Copy the text lines of each item below word for word, and leave the pictures out of your answer.

Data listing
BEGIN

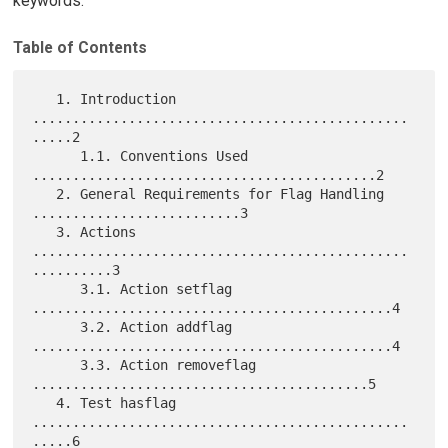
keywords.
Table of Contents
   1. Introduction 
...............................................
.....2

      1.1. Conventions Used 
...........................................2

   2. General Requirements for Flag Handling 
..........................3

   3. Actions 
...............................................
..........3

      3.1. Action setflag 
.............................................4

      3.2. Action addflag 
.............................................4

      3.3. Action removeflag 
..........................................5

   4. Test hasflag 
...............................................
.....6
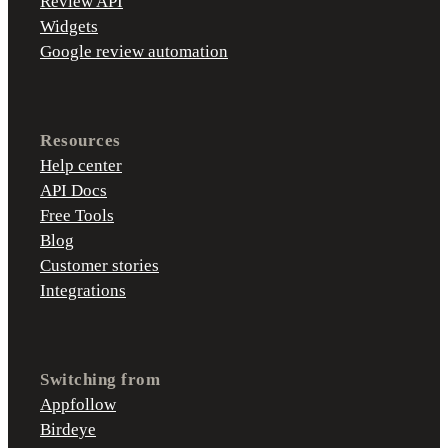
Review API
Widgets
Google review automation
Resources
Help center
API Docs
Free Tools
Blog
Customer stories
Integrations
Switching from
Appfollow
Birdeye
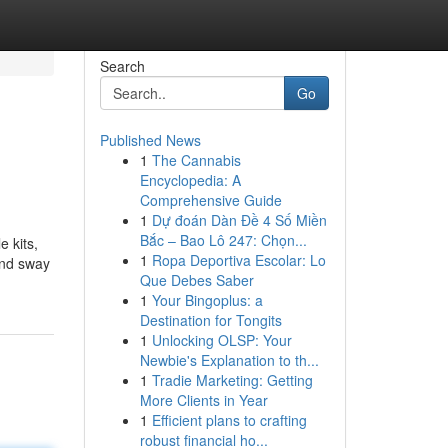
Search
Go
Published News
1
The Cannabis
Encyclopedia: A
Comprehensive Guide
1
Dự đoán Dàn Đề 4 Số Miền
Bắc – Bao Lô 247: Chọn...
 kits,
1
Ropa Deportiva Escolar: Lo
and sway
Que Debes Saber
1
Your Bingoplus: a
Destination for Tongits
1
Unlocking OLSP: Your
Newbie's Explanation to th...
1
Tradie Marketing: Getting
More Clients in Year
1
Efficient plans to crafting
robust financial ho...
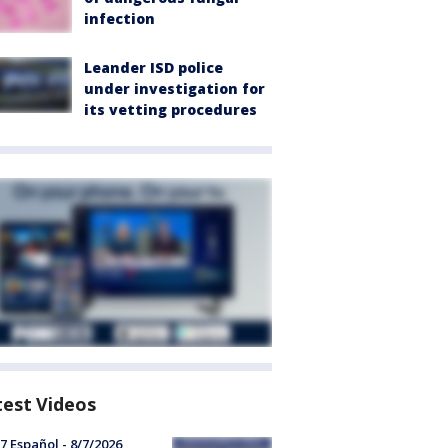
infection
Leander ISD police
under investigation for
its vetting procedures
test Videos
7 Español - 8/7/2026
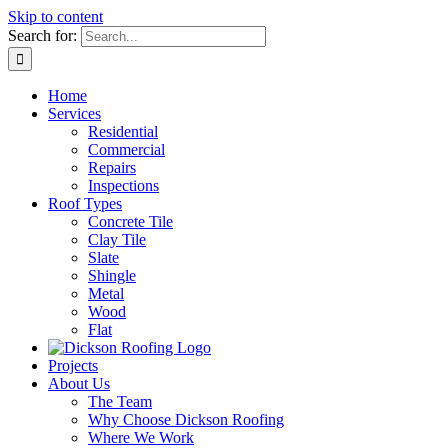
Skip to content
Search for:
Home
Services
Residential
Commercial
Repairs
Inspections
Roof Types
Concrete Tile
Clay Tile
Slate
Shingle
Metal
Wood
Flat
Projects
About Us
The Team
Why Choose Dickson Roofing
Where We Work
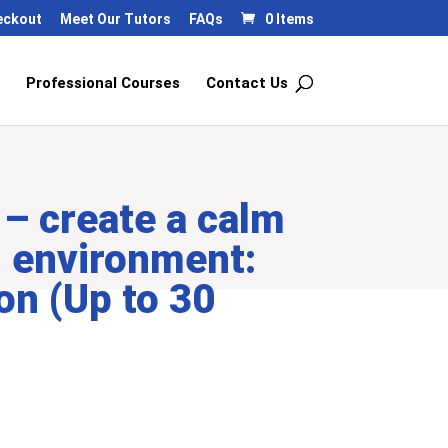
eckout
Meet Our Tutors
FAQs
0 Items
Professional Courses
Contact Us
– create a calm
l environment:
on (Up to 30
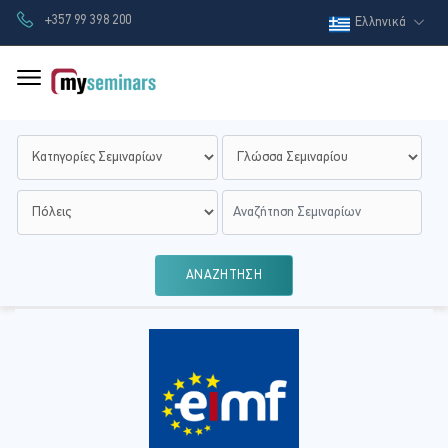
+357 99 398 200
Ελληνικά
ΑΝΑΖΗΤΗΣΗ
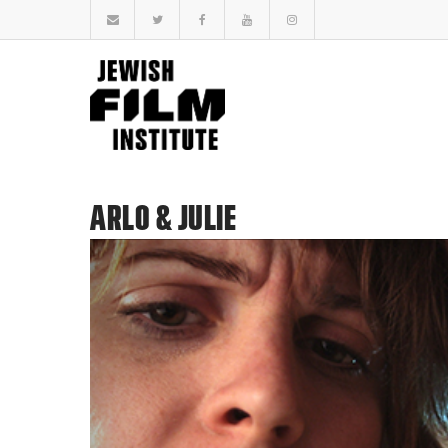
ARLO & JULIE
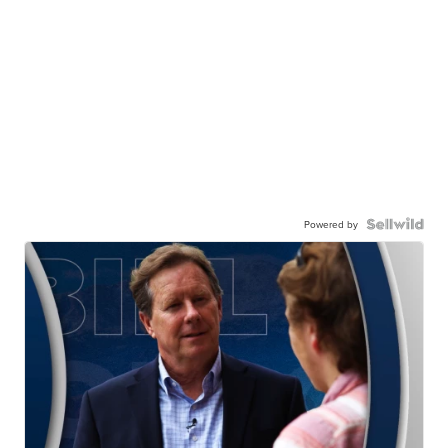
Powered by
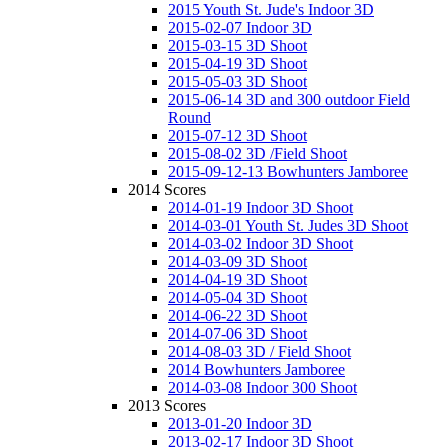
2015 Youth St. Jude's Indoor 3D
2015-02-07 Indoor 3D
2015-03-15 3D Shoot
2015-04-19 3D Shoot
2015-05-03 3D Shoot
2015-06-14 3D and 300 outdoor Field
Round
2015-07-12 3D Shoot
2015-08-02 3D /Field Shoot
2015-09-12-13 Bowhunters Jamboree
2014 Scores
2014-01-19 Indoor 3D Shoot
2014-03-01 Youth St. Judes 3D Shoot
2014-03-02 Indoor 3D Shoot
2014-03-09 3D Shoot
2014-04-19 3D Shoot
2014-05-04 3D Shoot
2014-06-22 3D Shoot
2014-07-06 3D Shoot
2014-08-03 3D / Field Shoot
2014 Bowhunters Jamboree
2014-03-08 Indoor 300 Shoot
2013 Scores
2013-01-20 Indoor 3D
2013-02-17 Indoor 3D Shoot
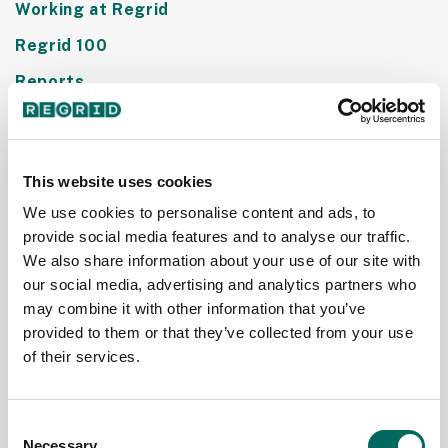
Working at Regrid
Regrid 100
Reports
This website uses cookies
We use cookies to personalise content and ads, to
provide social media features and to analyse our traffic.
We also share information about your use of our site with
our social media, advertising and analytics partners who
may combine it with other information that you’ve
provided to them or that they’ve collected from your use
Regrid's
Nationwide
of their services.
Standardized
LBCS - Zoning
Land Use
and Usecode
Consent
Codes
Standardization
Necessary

END

Answer box
keywords.
Table of Contents
   1. Introduction 
...............................................
.....2

      1.1. Conventions Used 
...........................................2

   2. General Requirements for Flag Handling 
..........................3

   3. Actions 
...............................................
..........3

      3.1. Action setflag 
.............................................4

      3.2. Action addflag 
.............................................4

      3.3. Action removeflag 
..........................................5

   4. Test hasflag 
...............................................
.....6
Review API
Widgets
Google review automation
Resources
Help center
API Docs
Free Tools
Blog
Customer stories
Integrations
Switching from
Appfollow
Birdeye
Search
Go
Published News
1
The Cannabis
Encyclopedia: A
Comprehensive Guide
1
Dự đoán Dàn Đề 4 Số Miền
Bắc – Bao Lô 247: Chọn...
 kits,
1
Ropa Deportiva Escolar: Lo
and sway
Que Debes Saber
1
Your Bingoplus: a
Destination for Tongits
1
Unlocking OLSP: Your
Newbie's Explanation to th...
1
Tradie Marketing: Getting
More Clients in Year
1
Efficient plans to crafting
robust financial ho...
infection
Leander ISD police
under investigation for
its vetting procedures
test Videos
7 Español - 8/7/2026
Skip to content
Search for:
Home
Services
Residential
Commercial
Repairs
Inspections
Roof Types
Concrete Tile
Clay Tile
Slate
Shingle
Metal
Wood
Flat
Projects
About Us
The Team
Why Choose Dickson Roofing
Where We Work
eckout
Meet Our Tutors
FAQs
0 Items
Professional Courses
Contact Us
– create a calm
l environment:
on (Up to 30
+357 99 398 200
Ελληνικά
ΑΝΑΖΗΤΗΣΗ
ARLO & JULIE
Powered by
2015 Youth St. Jude's Indoor 3D
2015-02-07 Indoor 3D
2015-03-15 3D Shoot
2015-04-19 3D Shoot
2015-05-03 3D Shoot
2015-06-14 3D and 300 outdoor Field
Round
2015-07-12 3D Shoot
2015-08-02 3D /Field Shoot
2015-09-12-13 Bowhunters Jamboree
2014 Scores
2014-01-19 Indoor 3D Shoot
2014-03-01 Youth St. Judes 3D Shoot
2014-03-02 Indoor 3D Shoot
2014-03-09 3D Shoot
2014-04-19 3D Shoot
2014-05-04 3D Shoot
2014-06-22 3D Shoot
2014-07-06 3D Shoot
2014-08-03 3D / Field Shoot
2014 Bowhunters Jamboree
2014-03-08 Indoor 300 Shoot
2013 Scores
2013-01-20 Indoor 3D
2013-02-17 Indoor 3D Shoot
Working at Regrid
Regrid 100
Reports
This website uses cookies
We use cookies to personalise content and ads, to
provide social media features and to analyse our traffic.
We also share information about your use of our site with
our social media, advertising and analytics partners who
may combine it with other information that you’ve
provided to them or that they’ve collected from your use
Regrid's
Nationwide
of their services.
Standardized
LBCS - Zoning
Land Use
and Usecode
Consent
Codes
Standardization
Necessary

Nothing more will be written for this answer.